Petra Calvo escuchó las palabras de Benjamín Hurtado y soltó un suave «ajá», con un tono que dejaba entrever cierta tristeza.

—Es que siento que mi hermana no se merece esto, pobrecita.

Al oírla, Benjamín bajó la mirada hacia la mujer que tenía en sus brazos.

Petra aprovechó para levantar la cabeza y mirarlo, con los ojos ligeramente enrojecidos.

—En mi corazón, cualquier hombre que quiera casarse o salir con mi hermana no debería ser de esos que cambian de opinión como de calcetines, de los que quieren tener el pastel y comérselo entero.

Por lo menos deberían ser caballerosos. Incluso si no hay amor, deberían tratarse con el respeto de dos buenos conocidos.

Aunque sea un matrimonio arreglado, deberían considerar la dignidad de la otra parte, no ignorar por completo la imagen de su pareja y meterse en chismes con la exnovia.

Franco Ruiz era un patán.

Federico Núñez tampoco era una buena pieza.

Cada vez que pensaba en que Franco había estado con su hermana tantos años, solo para traicionarla y largarse con Rosalía Espino en cuanto el Grupo Calvo tuvo problemas, Petra sentía unas ganas inmensas de ahorcarlo.

Si no fuera por Franco, su hermana no sería tan pesimista respecto al matrimonio.

Tampoco se habría casado con cualquiera solo por intereses.

—Conozco muy bien a mi hermana. En el pasado, ni siquiera hubiera volteado a ver a un tipo como Federico.

Al escuchar esto, Benjamín la abrazó con más fuerza.

—Quizás Federico no sea tan malo.

Apenas salieron esas palabras de la boca de Benjamín, Petra levantó la cabeza de inmediato para fulminarlo con la mirada y dijo con voz grave:

—Claro, entre hombres se cubren las espaldas.

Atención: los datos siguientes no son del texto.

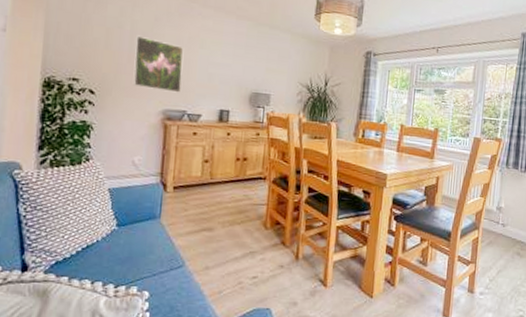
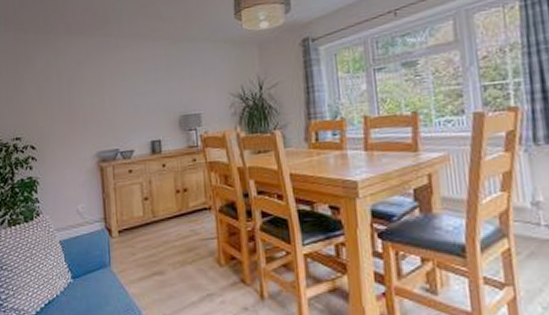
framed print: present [133,35,184,93] -> none [62,83,110,134]

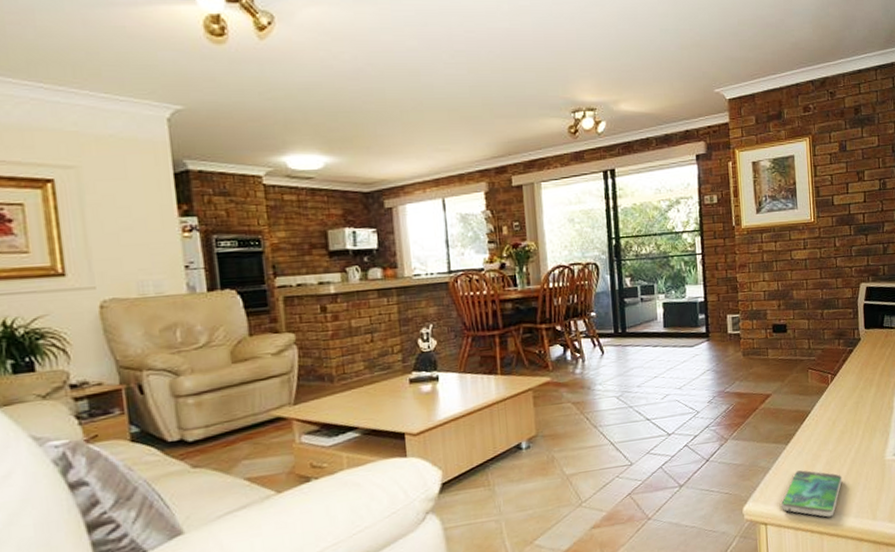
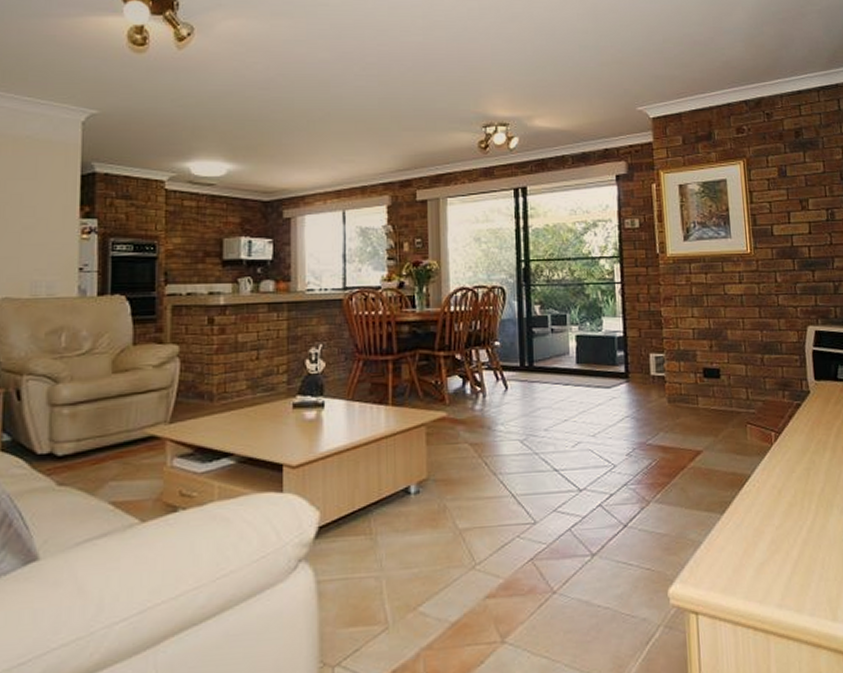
smartphone: present [780,470,843,518] -> none [715,548,793,612]

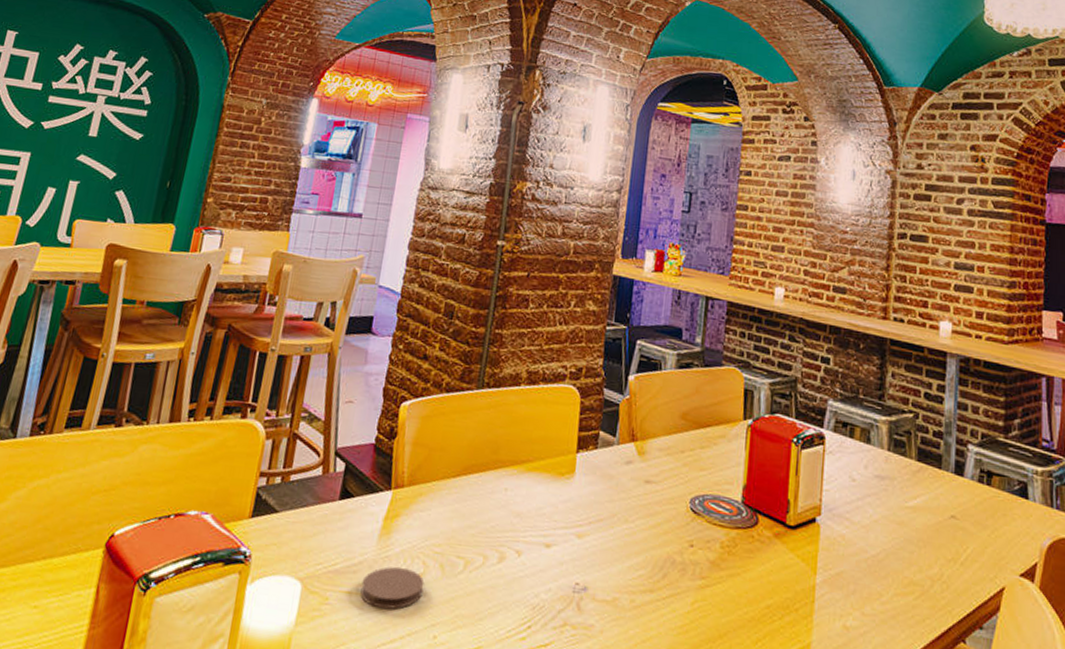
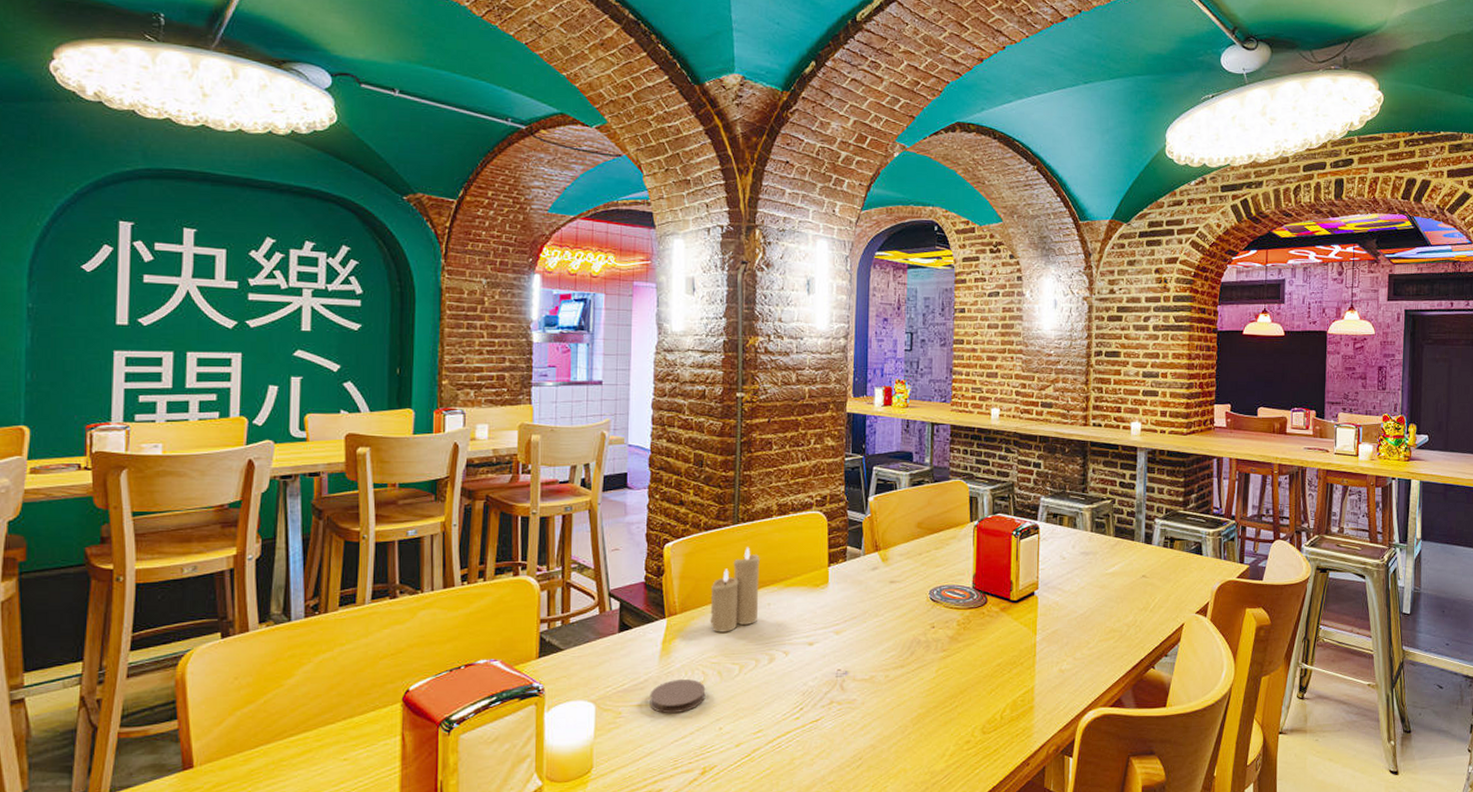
candle: none [438,417,502,517] -> present [710,547,760,633]

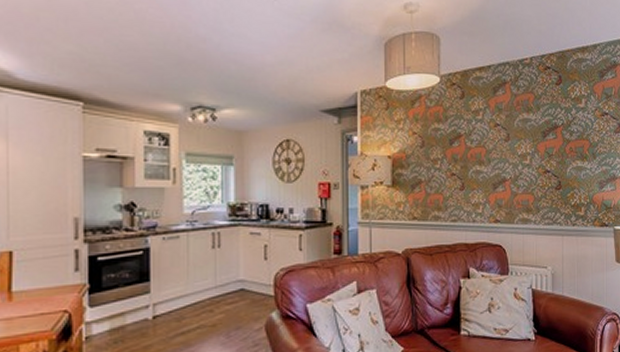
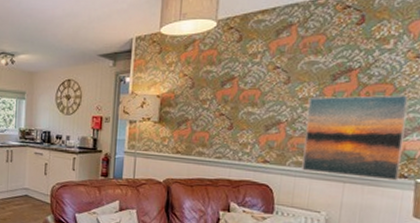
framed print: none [526,149,602,230] -> present [302,94,409,181]

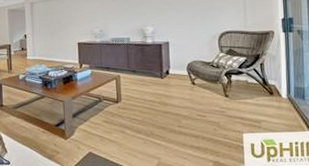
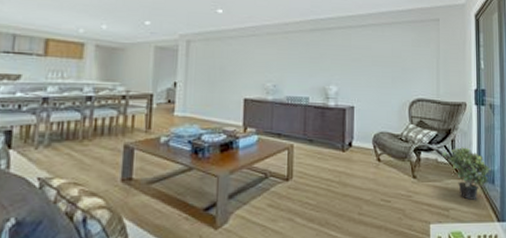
potted plant: none [252,69,301,113] -> present [442,147,491,200]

—Si no fuera malo, no andarían saliendo chismes suyos mientras mi hermana está hospitalizada.

Al ver la indignación en el rostro de Petra, Benjamín no dudó ni un segundo y cambió de bando al instante. Asintió con la cabeza, mostrándose totalmente de acuerdo con ella.

—Tienes razón, la verdad es que sí es un patán.

Petra, al ver que Benjamín se ponía de su lado, soltó un bufido y decidió no seguir discutiendo el tema.

Ambos regresaron esa misma noche de Santa Brisa a San Miguel Antiguo.

Cuando bajaron del avión, ya era de madrugada.

Al notar esto, la sonrisa de Benjamín se acentuó.

En ese momento, con la cabecita despeinada de Petra escondida en su pecho, le dieron unas ganas incontrolables de consentirla al máximo.

Aceleró el paso, entró en la recámara y depositó a Petra sobre la cama.

En cuanto ella tocó el colchón, el hombre se inclinó sobre ella.

Antes de que pudiera reaccionar, él ya le había atrapado los labios con un beso.

***

A la mañana siguiente.

El hombre a su lado se levantó lleno de energía.

Petra, en cambio, yacía en la cama completamente agotada. El ruido de Benjamín al levantarse la despertó; abrió los ojos y lo miró.

Benjamín, al verla despierta, se inclinó para depositar un beso en su frente y le dijo con voz suave:

—Duerme otro rato, yo me voy adelantando a la empresa.